Personal information
- Full name: Mohammad Nasir Siddiqi
- Born: 28 January 1965 (age 61) Lahore, Pakistan
- Batting: Right-handed
- Bowling: Right-arm off-spin

International information
- National side: United Arab Emirates (1998–2004);
- Source: CricketArchive, 11 March 2016

= Nasir Siddiqi =

Pakistani cricketer (born 1965)

Mohammad Nasir Siddiqi (born 28 January 1965) is a former Pakistani-born cricketer who played for the United Arab Emirates national cricket team between 1998 and 2004. He played as an all-rounder, batting right-handed and bowling right-arm off-spin.

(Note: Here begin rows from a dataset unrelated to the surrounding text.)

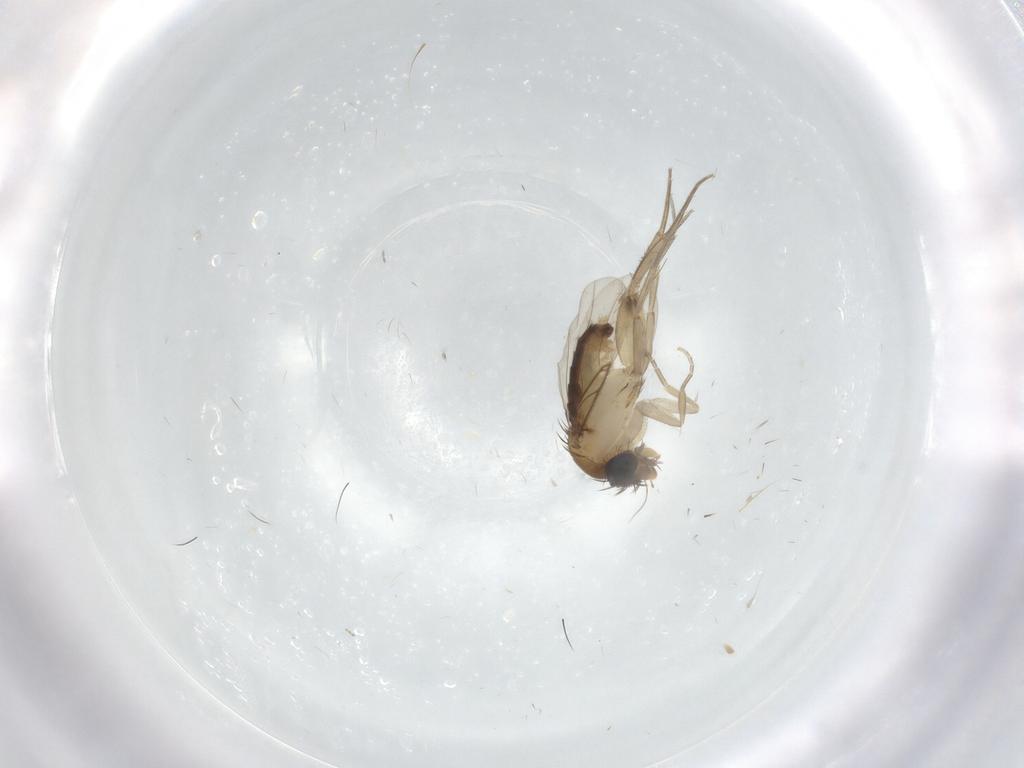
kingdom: Animalia
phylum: Arthropoda
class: Insecta
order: Diptera
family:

Siddiqi was born in Lahore, Pakistan. He made his debut for the UAE at the 1998 ACC Trophy in Nepal, and in his first match, against Thailand, scored 66 runs from 80 balls, featuring in a 206-run opening partnership with Saeed-al-Saffar. He scored another half-century later in the tournament, top-scoring with 61 against Nepal. Siddiqi remained in good form at the 2000 ACC Trophy, which the UAE hosted. He again scored two half-centuries, making 50 not out against the Maldives and 53 not out against Malaysia.

At the 2001 ICC Trophy in Canada, Siddiqi featured in only two of the UAE's matches, against Canada and Scotland. The following year, he represented the UAE at the Hong Kong International Sixes tournament. Siddiqi's final international appearances came at the 2004 ICC Six Nations Challenge, which the UAE hosted and where matches held List A status. He featured in four of his team's five matches, but had little success batting, scoring only 41 runs across his four innings. He had greater success as a bowler, however, taking five wickets including 3/30 against Namibia.